By Alexander Miller, consultant in emerging markets – Eurasia Business News, September 5, 2022

Russia and other OPEC+ members agreed for the first time since May 2020 to cut oil production in October by 100,000 barrels per day and thus return to the figures of August. The cartel noted the negative impact of volatility in the market and a decrease in liquidity

Since the current OPEC+ quota already significantly exceeds the real production of the cartel, the decision to reduce the quota looks symbolic.

Nevertheless, analysts say, it demonstrates the determination of OPEC+ to protect the current level of oil prices, including against the background of the G7 plans to introduce a ceiling on prices for Russian oil exports.

Russia and other Opec+ countries decided to reduce oil production quotas for October. Oil output in October will decrease by 100 thousand barrels (bpd) per day. Thus, the parties to the transaction returned to the level of production agreed for August. The Russian Deputy Prime Minister Alexander Novak linked the decision of OPEC+ with the slowdown in the global economy. The next meeting of the parties to the agreement is scheduled for October 5.

On reports of the decision of OPEC+, November futures for Brent on the London ICE exchange rose by almost 4%, to $96.47 per barrel.

Experts expected that the largest oil producers would be able to complete by the autumn the OPEC + agreement reached in May 2020, which assumed a total reduction in production by the parties to the deal of 9.7 million bpd. Then the oil output quotas gradually increased, but from the autumn of 2021, the size of the quotas and the real capabilities of the OPEC+ countries to increase production began to diverge.
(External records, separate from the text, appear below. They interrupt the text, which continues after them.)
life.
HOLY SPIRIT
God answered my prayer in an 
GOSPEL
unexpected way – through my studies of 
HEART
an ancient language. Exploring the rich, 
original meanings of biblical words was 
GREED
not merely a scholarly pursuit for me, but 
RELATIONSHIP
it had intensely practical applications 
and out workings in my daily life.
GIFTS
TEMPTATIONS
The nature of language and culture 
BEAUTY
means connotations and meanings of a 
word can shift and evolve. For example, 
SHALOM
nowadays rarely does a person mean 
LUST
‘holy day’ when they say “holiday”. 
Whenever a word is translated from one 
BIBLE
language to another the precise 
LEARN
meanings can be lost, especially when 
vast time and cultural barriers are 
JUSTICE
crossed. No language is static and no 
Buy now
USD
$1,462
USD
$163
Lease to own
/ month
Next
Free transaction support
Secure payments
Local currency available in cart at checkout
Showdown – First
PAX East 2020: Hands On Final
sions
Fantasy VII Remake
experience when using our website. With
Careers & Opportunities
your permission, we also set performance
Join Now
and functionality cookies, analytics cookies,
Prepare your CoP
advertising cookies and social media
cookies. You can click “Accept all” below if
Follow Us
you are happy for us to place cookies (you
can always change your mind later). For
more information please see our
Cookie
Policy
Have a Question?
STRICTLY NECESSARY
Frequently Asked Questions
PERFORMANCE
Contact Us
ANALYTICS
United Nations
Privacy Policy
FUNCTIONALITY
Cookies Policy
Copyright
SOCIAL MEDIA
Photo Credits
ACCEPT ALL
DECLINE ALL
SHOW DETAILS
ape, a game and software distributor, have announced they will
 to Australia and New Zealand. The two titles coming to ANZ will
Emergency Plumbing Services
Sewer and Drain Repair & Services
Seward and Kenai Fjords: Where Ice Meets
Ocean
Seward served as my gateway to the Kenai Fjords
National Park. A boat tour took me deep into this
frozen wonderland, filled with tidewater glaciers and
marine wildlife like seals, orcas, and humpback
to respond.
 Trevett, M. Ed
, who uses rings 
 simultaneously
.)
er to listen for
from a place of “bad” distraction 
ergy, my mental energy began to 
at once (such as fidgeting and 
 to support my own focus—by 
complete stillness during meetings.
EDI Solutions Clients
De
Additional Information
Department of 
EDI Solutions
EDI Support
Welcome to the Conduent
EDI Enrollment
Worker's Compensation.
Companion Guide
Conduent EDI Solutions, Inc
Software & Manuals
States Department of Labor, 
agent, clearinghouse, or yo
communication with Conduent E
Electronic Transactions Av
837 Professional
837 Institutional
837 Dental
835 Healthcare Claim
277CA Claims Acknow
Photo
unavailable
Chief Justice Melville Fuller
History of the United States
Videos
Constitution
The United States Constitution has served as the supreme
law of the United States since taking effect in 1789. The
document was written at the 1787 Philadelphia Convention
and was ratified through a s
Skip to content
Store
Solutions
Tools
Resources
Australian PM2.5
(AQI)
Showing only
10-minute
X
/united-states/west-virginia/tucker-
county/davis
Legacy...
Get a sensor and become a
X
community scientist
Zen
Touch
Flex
The situation worsened in 2022 after the introduction of Western sanctions against Russia, which is why production in the country fell and has not yet recovered to the level of February. All this together led to the fact that already in July, OPEC+ production lagged behind the quota level by 2.9 million bpd. Only Sadovsky Arabia and the UAE have free capacities to increase production, and, accordingly, in practice, the change in quotas applies only to the production of these two countries. According to Reuters estimates, in general, OPEC free capacity may be 2-2.7 million bpd, which in any case will not cover the lag behind the target level.

Formally, in September, the Russian Federation and Saudi Arabia were supposed to increase production to 11 million bpd. However, on the contrary, Russia slightly reduced oil production in August, mainly due to a drop in the production of gas condensate due to a reduction in gas production from Gazprom.

Under these conditions, the decision of OPEC+ to reduce quotas does not so much affect the volume of oil supply, as it sends a signal to the market about what policy the cartel intends to pursue in the future.

In mid-August, the head of the Ministry of Energy of Saudi Arabia, Abdulaziz bin Salman, said that the paper oil market had become too volatile, “in a state of schizophrenia” and broke away from the physical oil market.

The decision of OPEC+ to reduce the quota was made shortly after the G7 countries announced their intention to introduce a ceiling on prices for oil exports from Russia. On September 5, the press secretary of the President of the Russian Federation, Dmitry Peskov, confirmed that the Russian Federation will not supply oil to countries that impose such restrictions.

Read also : JP Morgan predicts that oil prices can hit $380 per barrel

The statements of some G7 leaders and the issues under consideration regarding the restoration of marginal prices for the purchase of Russian oil – this also introduces quite large uncertainties for the market,” said the Russian Deputy Prime Minister Alexander Novak.

Read also : Japan resumed oil imports from Russia in July

Against the background of a significant drop in oil quotes from the maximum in combination with a possible recession of the world economy, OPEC+ chose the path of a symbolic reduction in production in order to send a signal to the market and maintain prices at the current comfortable level for producers around $ 100 per barrel, says Anton Usov from Kept. In his opinion, the current decision of OPEC+ will not affect production plans in the Russian Federation, since the reduction is symbolic.